Recorded data
──────────────────────────────

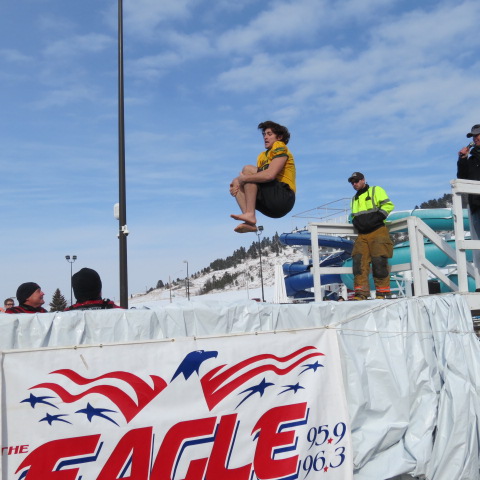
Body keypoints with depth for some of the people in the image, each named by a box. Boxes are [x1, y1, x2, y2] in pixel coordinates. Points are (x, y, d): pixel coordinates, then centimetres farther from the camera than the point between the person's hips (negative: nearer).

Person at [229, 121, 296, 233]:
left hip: (283, 198, -8)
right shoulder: (262, 156, 26)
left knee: (248, 169, -15)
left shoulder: (280, 147, -1)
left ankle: (250, 216, -26)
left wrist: (242, 179, -12)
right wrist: (237, 181, -5)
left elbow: (270, 175, -18)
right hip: (271, 207, 8)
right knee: (236, 186, 4)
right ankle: (250, 223, -18)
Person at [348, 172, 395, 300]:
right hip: (362, 235, 6)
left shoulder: (376, 190, 7)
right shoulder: (355, 199, 27)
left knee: (379, 261, -11)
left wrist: (375, 219, -14)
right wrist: (356, 222, 8)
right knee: (359, 261, -8)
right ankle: (361, 293, -9)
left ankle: (383, 292, -4)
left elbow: (388, 205, -4)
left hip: (378, 232, -6)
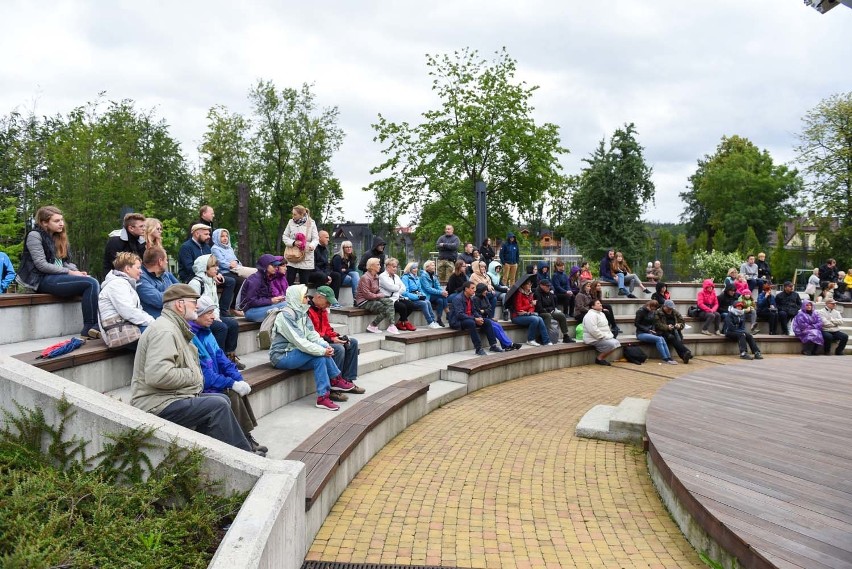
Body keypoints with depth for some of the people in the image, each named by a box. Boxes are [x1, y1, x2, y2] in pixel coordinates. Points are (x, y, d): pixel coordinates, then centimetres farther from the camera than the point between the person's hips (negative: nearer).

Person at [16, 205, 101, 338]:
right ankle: (89, 327, -27)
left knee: (94, 285, -23)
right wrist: (69, 272, -15)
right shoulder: (34, 236, -3)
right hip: (43, 280, -7)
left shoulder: (58, 237, 20)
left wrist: (77, 271, -5)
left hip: (58, 277, 7)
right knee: (91, 283, -28)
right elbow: (41, 265, -12)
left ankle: (99, 324, -35)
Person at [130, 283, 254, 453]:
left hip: (171, 397, 11)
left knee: (222, 400, 7)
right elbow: (158, 375, -31)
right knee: (218, 406, -17)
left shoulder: (175, 328, 16)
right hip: (158, 405, -11)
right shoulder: (164, 331, -18)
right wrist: (193, 375, -17)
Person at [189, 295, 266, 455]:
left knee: (239, 389, -8)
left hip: (211, 383, 9)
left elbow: (221, 359, 8)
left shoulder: (205, 333, 8)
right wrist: (232, 383, -22)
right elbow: (203, 375, -24)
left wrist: (239, 379, -6)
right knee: (231, 394, -21)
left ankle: (246, 436, -4)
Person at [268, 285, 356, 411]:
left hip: (294, 355, 8)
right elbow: (298, 341, -27)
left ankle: (323, 397, -13)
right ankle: (336, 379, -12)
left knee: (320, 357, -16)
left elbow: (312, 334, 2)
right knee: (319, 354, -24)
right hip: (281, 357, -8)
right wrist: (322, 350, -27)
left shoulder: (302, 313, 7)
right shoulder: (286, 315, -20)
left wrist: (326, 345, -16)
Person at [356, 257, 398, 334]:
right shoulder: (365, 278, -16)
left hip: (374, 299, 9)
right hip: (363, 302, -9)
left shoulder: (376, 277, 12)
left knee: (390, 302, -13)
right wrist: (379, 295, -12)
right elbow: (367, 294, -20)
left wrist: (381, 294, -3)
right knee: (385, 308, -21)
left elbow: (378, 290, 19)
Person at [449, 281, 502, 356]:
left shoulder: (471, 298, 10)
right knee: (471, 322, -38)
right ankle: (478, 349, -36)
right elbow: (459, 314, -26)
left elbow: (474, 311, 15)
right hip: (457, 321, -9)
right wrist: (475, 319, -28)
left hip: (469, 319, 9)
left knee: (487, 321, -4)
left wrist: (479, 317, -8)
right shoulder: (458, 298, -18)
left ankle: (493, 345, -3)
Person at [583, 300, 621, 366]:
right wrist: (604, 337, -21)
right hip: (594, 339, -10)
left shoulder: (601, 314, 17)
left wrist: (610, 335, 7)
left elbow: (606, 327, 23)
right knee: (611, 344, -23)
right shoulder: (591, 315, -17)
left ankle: (601, 358, 4)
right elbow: (593, 330, -26)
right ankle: (599, 358, -6)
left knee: (617, 343, -1)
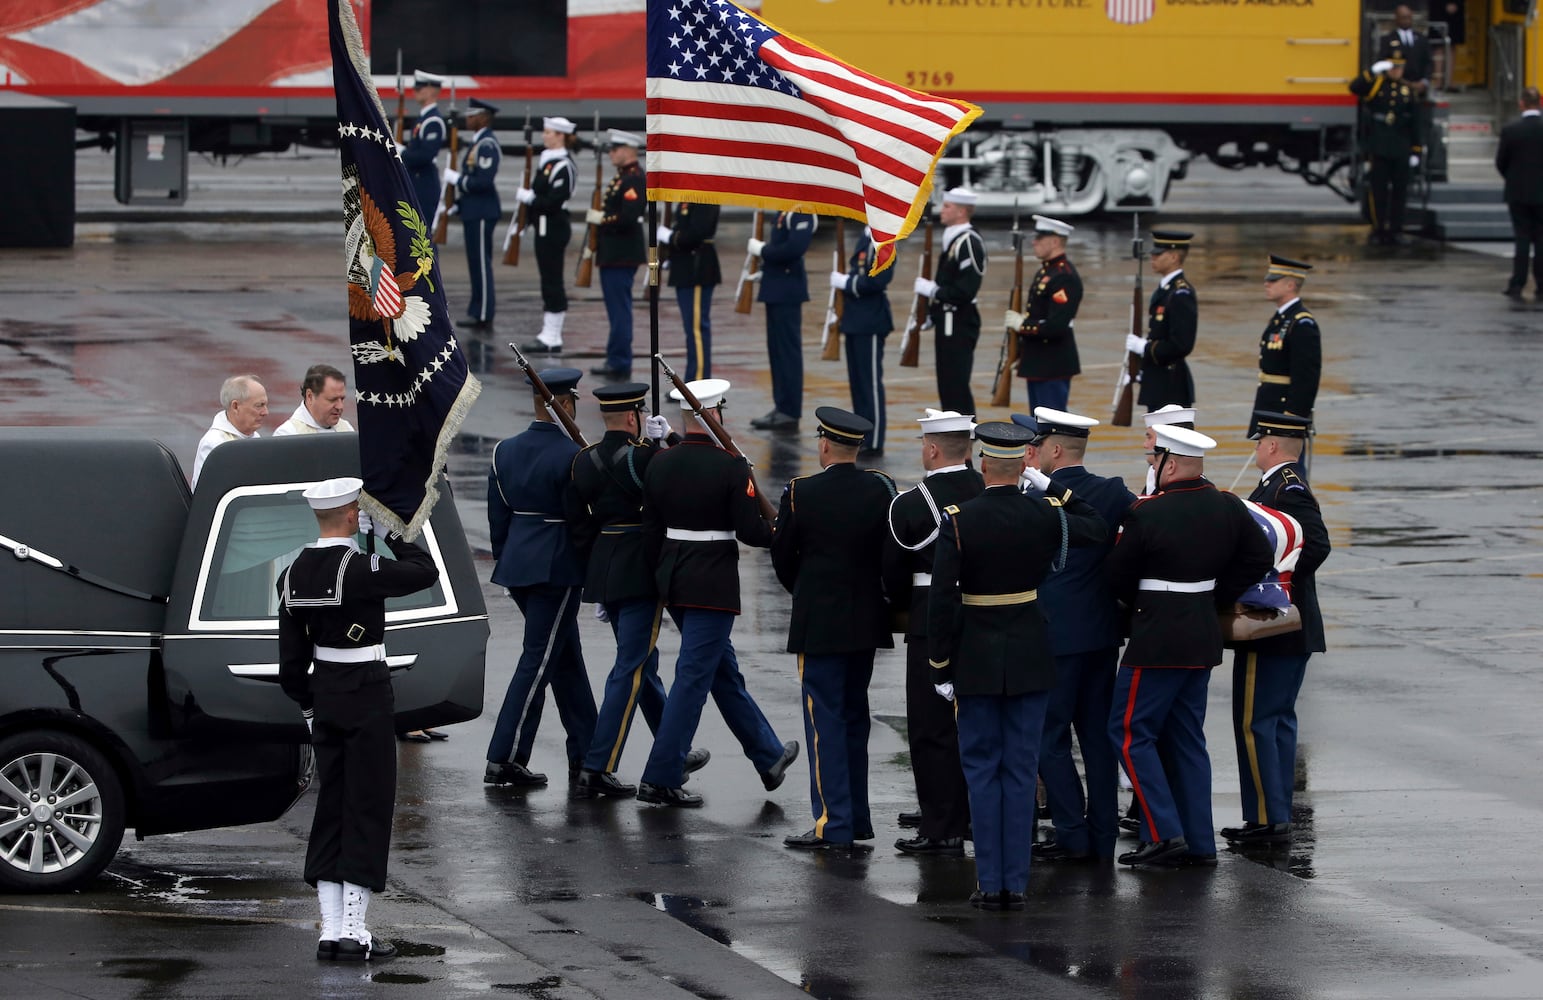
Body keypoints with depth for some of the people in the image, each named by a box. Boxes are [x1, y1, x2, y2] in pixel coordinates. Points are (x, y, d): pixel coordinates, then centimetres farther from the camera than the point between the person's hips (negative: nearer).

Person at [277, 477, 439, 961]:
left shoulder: (294, 574, 3)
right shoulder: (358, 568, -19)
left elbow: (291, 658, 8)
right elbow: (425, 572, -10)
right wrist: (390, 534, -1)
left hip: (324, 693, 7)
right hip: (366, 694, -7)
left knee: (331, 806, 11)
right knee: (368, 807, -1)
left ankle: (330, 930, 9)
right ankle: (353, 930, -4)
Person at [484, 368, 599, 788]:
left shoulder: (505, 451, 6)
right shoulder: (571, 457, -15)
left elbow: (497, 517, 11)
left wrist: (505, 564, 21)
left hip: (517, 565, 8)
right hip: (557, 568, -8)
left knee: (567, 658, 16)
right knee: (539, 659, -3)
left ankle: (584, 754, 21)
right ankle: (504, 760, -4)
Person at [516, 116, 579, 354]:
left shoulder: (562, 166, -16)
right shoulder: (546, 161, 13)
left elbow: (555, 201, -23)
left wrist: (528, 198, -16)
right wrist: (521, 220, 12)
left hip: (554, 228, -10)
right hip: (544, 227, 10)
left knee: (552, 280, -5)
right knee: (548, 281, 12)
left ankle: (552, 338, -2)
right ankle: (549, 334, 17)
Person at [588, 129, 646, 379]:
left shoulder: (634, 179, -17)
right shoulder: (623, 176, 15)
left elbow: (629, 217, -26)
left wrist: (601, 219, -15)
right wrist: (598, 216, 6)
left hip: (622, 255, -11)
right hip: (613, 253, 11)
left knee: (619, 309, -6)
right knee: (617, 309, 14)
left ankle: (619, 363, -3)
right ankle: (616, 360, 20)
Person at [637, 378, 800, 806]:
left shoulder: (659, 465, 2)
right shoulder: (731, 467, -15)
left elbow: (651, 530, 7)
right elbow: (749, 530, -16)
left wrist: (660, 579, 17)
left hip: (673, 580, 7)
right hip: (713, 586, -7)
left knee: (724, 670, 18)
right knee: (693, 676, -3)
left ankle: (768, 758, 33)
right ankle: (660, 778, -4)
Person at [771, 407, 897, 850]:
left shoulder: (800, 493, -12)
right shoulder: (881, 489, -3)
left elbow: (782, 556, -1)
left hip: (818, 624, -5)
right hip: (866, 622, 5)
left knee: (824, 718, -3)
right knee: (854, 714, 16)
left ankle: (833, 823, -8)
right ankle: (857, 817, 20)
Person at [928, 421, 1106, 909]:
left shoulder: (958, 520, -12)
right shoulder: (1046, 514, -5)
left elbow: (942, 598, -13)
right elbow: (1098, 530, 15)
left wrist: (941, 667, -5)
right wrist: (1056, 488, 15)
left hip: (977, 659, -2)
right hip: (1030, 660, 2)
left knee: (981, 768, 6)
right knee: (1021, 768, 7)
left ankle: (990, 882, 2)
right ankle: (1016, 882, 5)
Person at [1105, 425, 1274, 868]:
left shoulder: (1148, 513, -17)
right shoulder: (1228, 508, 2)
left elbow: (1118, 575, -6)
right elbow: (1259, 558, 11)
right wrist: (1216, 596, 12)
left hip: (1157, 640, -7)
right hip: (1204, 639, 7)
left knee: (1130, 732, 1)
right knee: (1186, 736, 14)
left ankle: (1164, 833, -7)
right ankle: (1200, 843, 14)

──────────────────────────────

TASK DESCRIPTION: Copy every line of the items above verbatim, leaving out the pictures.

WRITTEN SOLUTION:
Body keypoints with depth for some of the people in the image, each named by a box. Boxes are [x1, y1, x2, y2] in pixel coordinates. Points are (x, y, d): pixel coordinates, then centimetres farther from the camera than the point between the person's hips (negative: nearer).

Person at [229, 121, 296, 233]:
left hip: (283, 198, -8)
right shoulder: (262, 156, 26)
left knee: (248, 169, -15)
left shoulder: (280, 147, -1)
left ankle: (250, 216, -26)
left wrist: (242, 179, -12)
right wrist: (237, 181, -5)
left elbow: (270, 175, -18)
right hip: (271, 207, 8)
right knee: (236, 186, 4)
right ankle: (250, 223, -18)
Person at [348, 172, 395, 300]:
right hip: (362, 235, 6)
left shoulder: (376, 190, 7)
right shoulder: (355, 199, 27)
left knee: (379, 261, -11)
left wrist: (375, 219, -14)
right wrist: (356, 222, 8)
right knee: (359, 261, -8)
right ankle: (361, 293, -9)
left ankle: (383, 292, -4)
left elbow: (388, 205, -4)
left hip: (378, 232, -6)
Body keypoints with depth for some of the people in the image, each named by a box. Boxes are [x1, y1, x2, y2] in pixel coordinates. Points are (x, y, d): pixel coordinates, then centimetres farther from the camera than the point between the person's hips (negative: nearer).

Person at [16, 205, 101, 338]:
right ankle: (89, 327, -27)
left knee: (94, 285, -23)
right wrist: (69, 272, -15)
right shoulder: (34, 236, -3)
right hip: (43, 280, -7)
left shoulder: (58, 237, 20)
left wrist: (77, 271, -5)
left hip: (58, 277, 7)
right knee: (91, 283, -28)
right elbow: (41, 265, -12)
left ankle: (99, 324, -35)
Person at [130, 283, 254, 453]:
left hip: (171, 397, 11)
left knee: (222, 400, 7)
right elbow: (158, 375, -31)
right knee: (218, 406, -17)
left shoulder: (175, 328, 16)
right hip: (158, 405, -11)
right shoulder: (164, 331, -18)
right wrist: (193, 375, -17)
Person at [189, 295, 266, 455]:
left knee: (239, 389, -8)
left hip: (211, 383, 9)
left elbow: (221, 359, 8)
left shoulder: (205, 333, 8)
right wrist: (232, 383, -22)
right elbow: (203, 375, -24)
left wrist: (239, 379, -6)
right knee: (231, 394, -21)
left ankle: (246, 436, -4)
Person at [268, 285, 356, 411]:
left hip: (294, 355, 8)
right elbow: (298, 341, -27)
left ankle: (323, 397, -13)
right ankle: (336, 379, -12)
left knee: (320, 357, -16)
left elbow: (312, 334, 2)
right knee: (319, 354, -24)
right hip: (281, 357, -8)
right wrist: (322, 350, -27)
left shoulder: (302, 313, 7)
right shoulder: (286, 315, -20)
left wrist: (326, 345, -16)
Person at [356, 257, 398, 334]:
right shoulder: (365, 278, -16)
left hip: (374, 299, 9)
right hip: (363, 302, -9)
left shoulder: (376, 277, 12)
left knee: (390, 302, -13)
right wrist: (379, 295, -12)
right elbow: (367, 294, -20)
left wrist: (381, 294, -3)
right knee: (385, 308, -21)
left elbow: (378, 290, 19)
Person at [449, 281, 502, 356]:
left shoulder: (471, 298, 10)
right knee: (471, 322, -38)
right ankle: (478, 349, -36)
right elbow: (459, 314, -26)
left elbow: (474, 311, 15)
right hip: (457, 321, -9)
right wrist: (475, 319, -28)
left hip: (469, 319, 9)
left knee: (487, 321, -4)
left wrist: (479, 317, -8)
right shoulder: (458, 298, -18)
left ankle: (493, 345, -3)
Person at [583, 300, 621, 366]:
right wrist: (604, 337, -21)
right hip: (594, 339, -10)
left shoulder: (601, 314, 17)
left wrist: (610, 335, 7)
left elbow: (606, 327, 23)
right knee: (611, 344, -23)
right shoulder: (591, 315, -17)
left ankle: (601, 358, 4)
right elbow: (593, 330, -26)
right ankle: (599, 358, -6)
left knee: (617, 343, -1)
Body keypoints with depth for some of the people in the image, each named by a box. Boxes are [x1, y1, x2, y2] in pixel coordinates. Points are (x, y, d): pixel coordinates, then centimetres farther from the camera than the point between the person's hips (negative: nearer).

Person at [277, 477, 439, 961]:
left shoulder: (294, 574, 3)
right shoulder: (358, 568, -19)
left elbow: (291, 658, 8)
right elbow: (425, 572, -10)
right wrist: (390, 534, -1)
left hip: (324, 693, 7)
right hip: (366, 694, -7)
left knee: (331, 806, 11)
right knee: (368, 807, -1)
left ankle: (330, 930, 9)
right ankle: (353, 930, -4)
Person at [484, 368, 599, 788]:
left shoulder: (505, 451, 6)
right shoulder: (571, 457, -15)
left elbow: (497, 517, 11)
left wrist: (505, 564, 21)
left hip: (517, 565, 8)
right hip: (557, 568, -8)
left knee: (567, 658, 16)
right knee: (539, 659, -3)
left ankle: (584, 754, 21)
right ankle: (504, 760, -4)
Person at [516, 116, 579, 354]:
left shoulder: (562, 166, -16)
right shoulder: (546, 161, 13)
left elbow: (555, 201, -23)
left wrist: (528, 198, -16)
right wrist: (521, 220, 12)
left hip: (554, 228, -10)
right hip: (544, 227, 10)
left knee: (552, 280, -5)
right knee: (548, 281, 12)
left ankle: (552, 338, -2)
right ankle: (549, 334, 17)
Person at [588, 129, 646, 379]:
left shoulder: (634, 179, -17)
right shoulder: (623, 176, 15)
left elbow: (629, 217, -26)
left wrist: (601, 219, -15)
right wrist: (598, 216, 6)
left hip: (622, 255, -11)
right hip: (613, 253, 11)
left knee: (619, 309, -6)
right knee: (617, 309, 14)
left ankle: (619, 363, -3)
right ankle: (616, 360, 20)
Person at [637, 378, 800, 806]:
left shoulder: (659, 465, 2)
right shoulder: (731, 467, -15)
left elbow: (651, 530, 7)
right elbow: (749, 530, -16)
left wrist: (660, 579, 17)
left hip: (673, 580, 7)
right hip: (713, 586, -7)
left knee: (724, 670, 18)
right knee: (693, 676, -3)
left ankle: (768, 758, 33)
right ankle: (660, 778, -4)
Person at [771, 407, 897, 850]:
left shoulder: (800, 493, -12)
right shoulder: (881, 489, -3)
left elbow: (782, 556, -1)
left hip: (818, 624, -5)
right hip: (866, 622, 5)
left knee: (824, 718, -3)
right knee: (854, 714, 16)
left ankle: (833, 823, -8)
right ankle: (857, 817, 20)
Person at [928, 421, 1106, 909]:
left shoulder: (958, 520, -12)
right shoulder: (1046, 514, -5)
left elbow: (942, 598, -13)
right elbow: (1098, 530, 15)
left wrist: (941, 667, -5)
right wrist: (1056, 488, 15)
left hip: (977, 659, -2)
right hip: (1030, 660, 2)
left knee: (981, 768, 6)
right knee: (1021, 768, 7)
left ankle: (990, 882, 2)
right ankle: (1016, 882, 5)
Person at [1105, 425, 1274, 868]:
left shoulder: (1148, 513, -17)
right shoulder: (1228, 508, 2)
left elbow: (1118, 575, -6)
right elbow: (1259, 558, 11)
right wrist: (1216, 596, 12)
left hip: (1157, 640, -7)
right hip: (1204, 639, 7)
left knee: (1130, 732, 1)
right knee: (1186, 736, 14)
left ankle: (1164, 833, -7)
right ankle: (1200, 843, 14)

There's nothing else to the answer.